The first problem is that you never reset root so you will execute the inner loop only once. Moving root = 0 to the outer loop should fix it.

The second error is that you never break off the loop when you reach the condition you seek. Moving the test to inside the loop will fix this.

Lets see how are we doing so far:

x = int(raw_input('Enter a positive integer: '))
pwr = 0
while pwr < 6:
    root = 0
    pwr += 1
    while root**pwr < x:
        root += 1
        if root**pwr == x:
            print "The root is {} and the power is {}".fornat(
               root, pwr
            )
else:
    print "No such pair of integers exists."

This outputs:

Enter a positive integer: 16
The root is 16 and the power is 1
The root is 4 and the power is 2
The root is 2 and the power is 4
No such pair of integers exists.

Since it is a learning exercise, I will let you figure out and fix other problems with your code.

2 Comments

Thank you.
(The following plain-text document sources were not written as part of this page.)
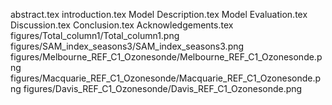 abstract.tex
introduction.tex
Model Description.tex
Model Evaluation.tex
Discussion.tex
Conclusion.tex
Acknowledgements.tex
figures/Total_column1/Total_column1.png
figures/SAM_index_seasons3/SAM_index_seasons3.png
figures/Melbourne_REF_C1_Ozonesonde/Melbourne_REF_C1_Ozonesonde.png
figures/Macquarie_REF_C1_Ozonesonde/Macquarie_REF_C1_Ozonesonde.png
figures/Davis_REF_C1_Ozonesonde/Davis_REF_C1_Ozonesonde.png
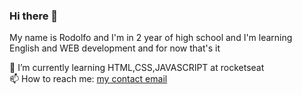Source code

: ### Hi there 👋
My name is Rodolfo and I'm in 2 year of high school and I'm learning English and WEB development and for now that's it

🎒 I’m currently learning HTML,CSS,JAVASCRIPT at rocketseat
<br>
📫 How to reach me: <a href="mailto:rodolfonvjr081@gmail.com">my contact email</a>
This helped me a lot. I didn't think about putting 'root=0' inside the while loop. I will also work on my overall code. I am a newbie, and I hope to get better with time. Thanks again!
You are going well, Jen, keep up practicing this kind of code kata and you will be a black belt in no time. If you are thinking about being a pro some day, I suggest reading "Clean Coder" from Uncle Bob.